[Available data — start]
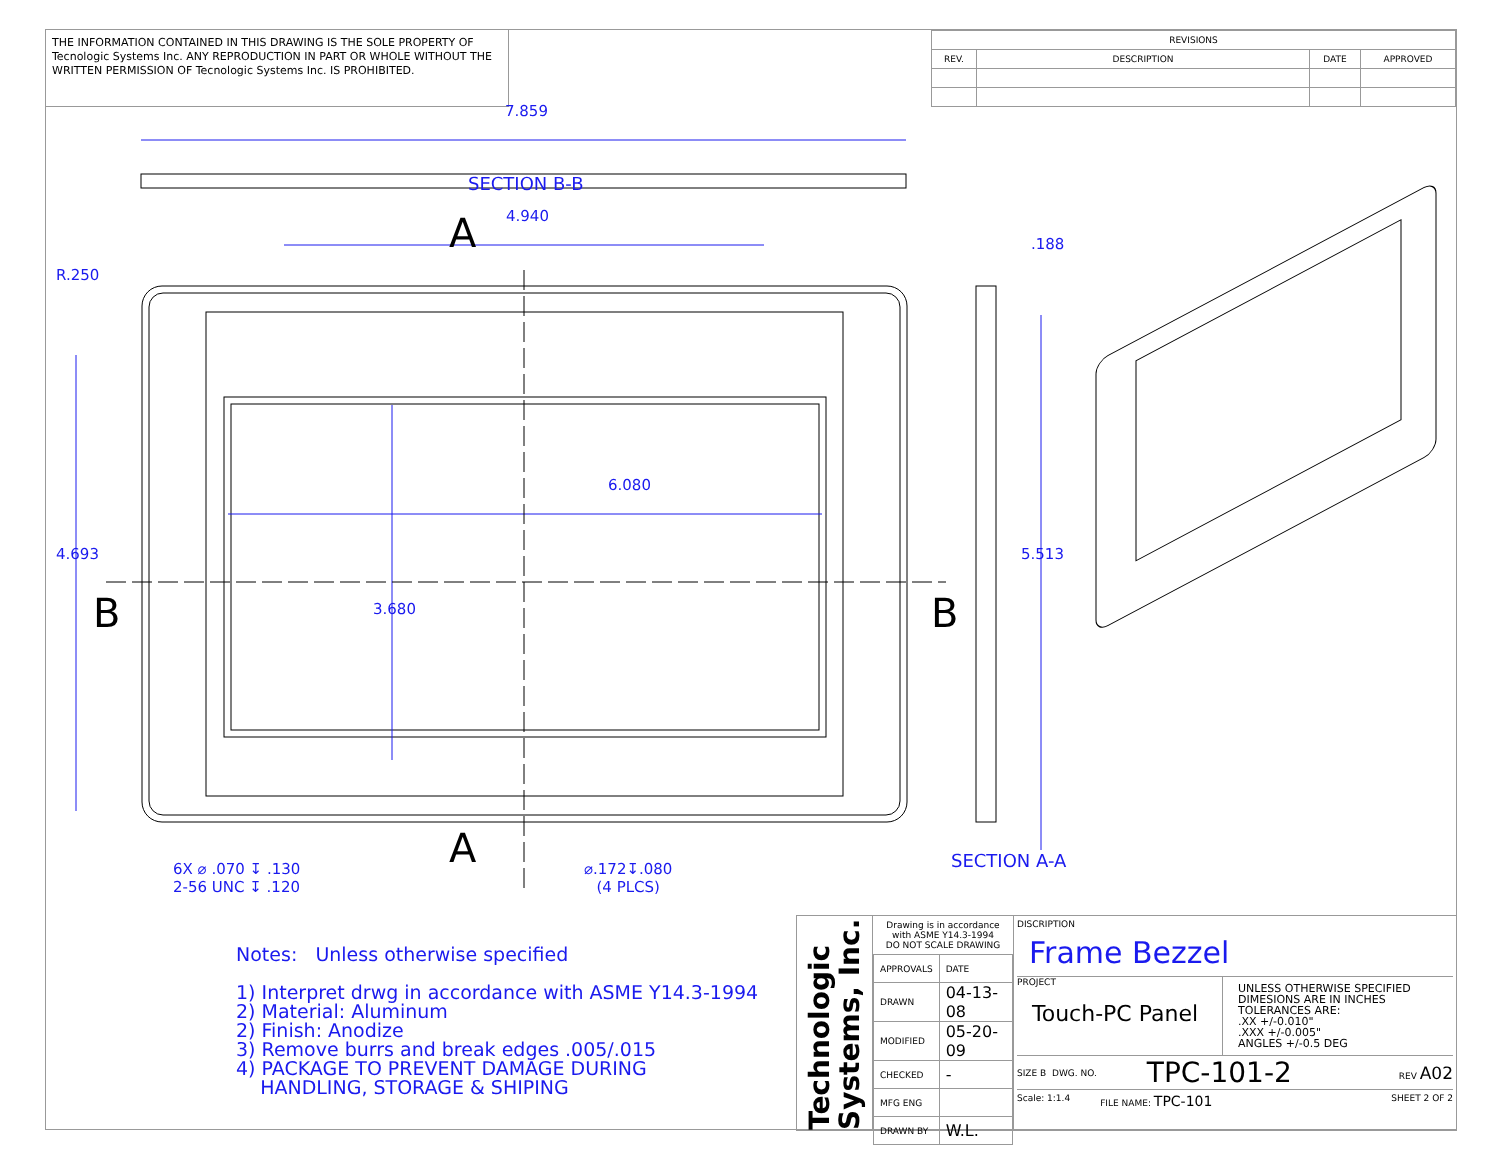THE INFORMATION CONTAINED IN THIS DRAWING IS THE SOLE PROPERTY OF Tecnologic Systems Inc. ANY REPRODUCTION IN PART OR WHOLE WITHOUT THE WRITTEN PERMISSION OF Tecnologic Systems Inc. IS PROHIBITED.
| REVISIONS | | | |
| --- | --- | --- | --- |
| REV. | DESCRIPTION | DATE | APPROVED |
7.859
SECTION B-B
4.940
A .188
R.250
6.080
4.693 5.513
B B
3.680
A SECTION A-A
6X ⌀ .070 ↧ .130
2-56 UNC ↧ .120
⌀.172↧.080
(4 PLCS)
Notes: Unless otherwise specified
1) Interpret drwg in accordance with ASME Y14.3-1994
2) Material: Aluminum
2) Finish: Anodize
3) Remove burrs and break edges .005/.015
4) PACKAGE TO PREVENT DAMAGE DURING
HANDLING, STORAGE & SHIPING
Technologic Systems, Inc.
Drawing is in accordance with ASME Y14.3-1994
DO NOT SCALE DRAWING
| APPROVALS | DATE |
| DRAWN | 04-13-08 |
| MODIFIED | 05-20-09 |
| CHECKED | - |
| MFG ENG | |
| DRAWN BY | W.L. |
DISCRIPTION
Frame Bezzel
PROJECT
Touch-PC Panel
UNLESS OTHERWISE SPECIFIED
DIMESIONS ARE IN INCHES
TOLERANCES ARE:
.XX +/-0.010"
.XXX +/-0.005"
ANGLES +/-0.5 DEG
SIZE B DWG. NO. TPC-101-2 REV A02
Scale: 1:1.4 FILE NAME: TPC-101 SHEET 2 OF 2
[Available data — finish]
▶ **Your assignment**:
Retype the whole of the data verbatim. Skip every picture.

▶ **Answer to this exercise**:
THE INFORMATION CONTAINED IN THIS DRAWING IS THE SOLE PROPERTY OF Tecnologic Systems Inc. ANY REPRODUCTION IN PART OR WHOLE WITHOUT THE WRITTEN PERMISSION OF Tecnologic Systems Inc. IS PROHIBITED.
| REVISIONS | | | |
| --- | --- | --- | --- |
| REV. | DESCRIPTION | DATE | APPROVED |
7.859
SECTION B-B
4.940
A .188
R.250
6.080
4.693 5.513
B B
3.680
A SECTION A-A
6X ⌀ .070 ↧ .130
2-56 UNC ↧ .120
⌀.172↧.080
(4 PLCS)
Notes: Unless otherwise specified
1) Interpret drwg in accordance with ASME Y14.3-1994
2) Material: Aluminum
2) Finish: Anodize
3) Remove burrs and break edges .005/.015
4) PACKAGE TO PREVENT DAMAGE DURING
HANDLING, STORAGE & SHIPING
Technologic Systems, Inc.
Drawing is in accordance with ASME Y14.3-1994
DO NOT SCALE DRAWING
| APPROVALS | DATE |
| DRAWN | 04-13-08 |
| MODIFIED | 05-20-09 |
| CHECKED | - |
| MFG ENG | |
| DRAWN BY | W.L. |
DISCRIPTION
Frame Bezzel
PROJECT
Touch-PC Panel
UNLESS OTHERWISE SPECIFIED
DIMESIONS ARE IN INCHES
TOLERANCES ARE:
.XX +/-0.010"
.XXX +/-0.005"
ANGLES +/-0.5 DEG
SIZE B DWG. NO. TPC-101-2 REV A02
Scale: 1:1.4 FILE NAME: TPC-101 SHEET 2 OF 2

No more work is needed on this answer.